Task inputs Start Marker

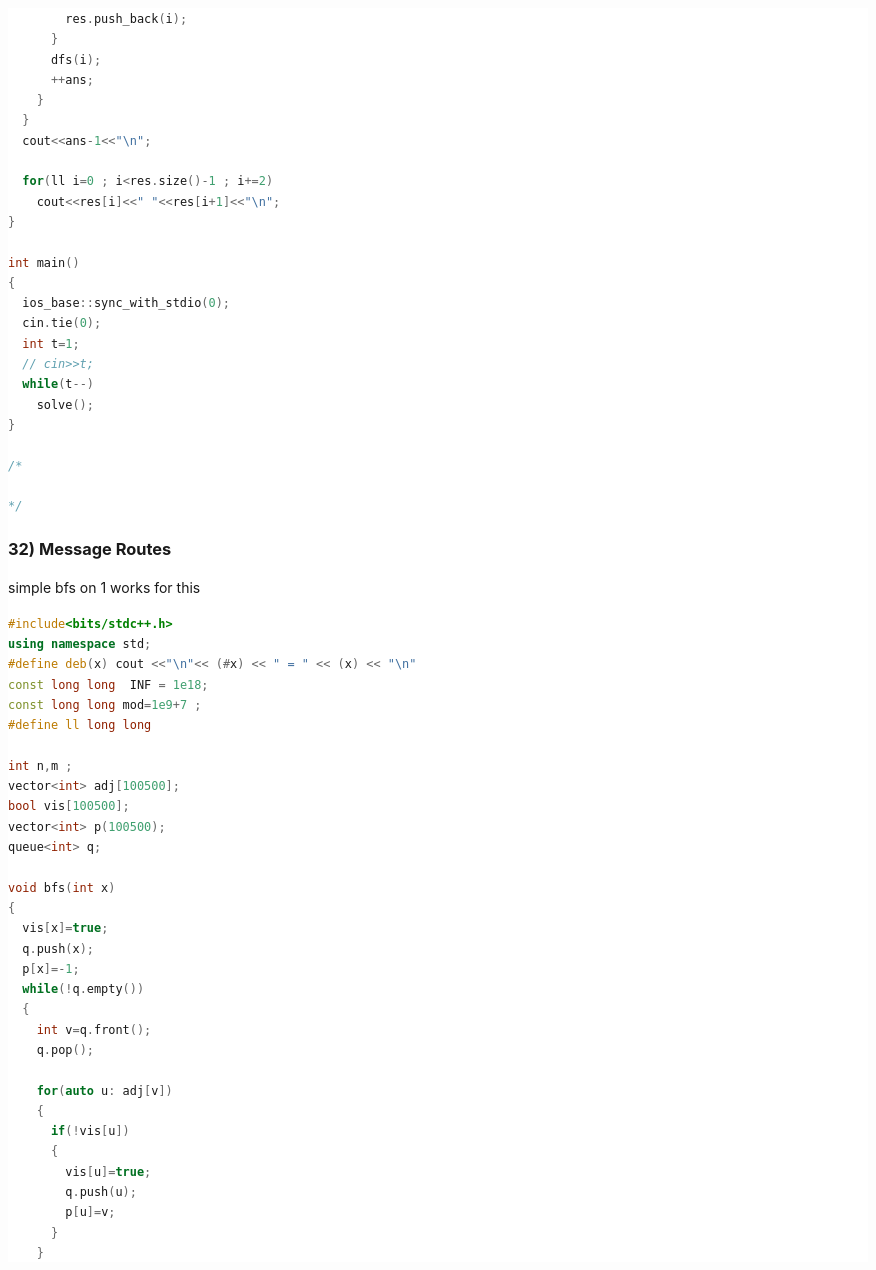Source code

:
 ```cpp
        res.push_back(i);
      }
      dfs(i);
      ++ans;
    }
  }
  cout<<ans-1<<"\n";

  for(ll i=0 ; i<res.size()-1 ; i+=2)
    cout<<res[i]<<" "<<res[i+1]<<"\n";
}

int main()
{
  ios_base::sync_with_stdio(0);
  cin.tie(0);
  int t=1;
  // cin>>t;
  while(t--)
    solve();
}

/*

*/
```

### 32) Message Routes

simple bfs on 1 works for this 

```cpp
#include<bits/stdc++.h> 
using namespace std; 
#define deb(x) cout <<"\n"<< (#x) << " = " << (x) << "\n"
const long long  INF = 1e18;
const long long mod=1e9+7 ;
#define ll long long 

int n,m ;
vector<int> adj[100500];
bool vis[100500];
vector<int> p(100500);
queue<int> q;

void bfs(int x)
{
  vis[x]=true;
  q.push(x);
  p[x]=-1;
  while(!q.empty())
  {
    int v=q.front();
    q.pop();

    for(auto u: adj[v])
    {
      if(!vis[u])
      {
        vis[u]=true;
        q.push(u);
        p[u]=v;
      }
    }
```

Task inputs End Marker

| What is needed |
Pull every line with the string "cout" from the data above.

| Result of this exercise |
  cout<<ans-1<<"\n";
    cout<<res[i]<<" "<<res[i+1]<<"\n";
#define deb(x) cout <<"\n"<< (#x) << " = " << (x) << "\n"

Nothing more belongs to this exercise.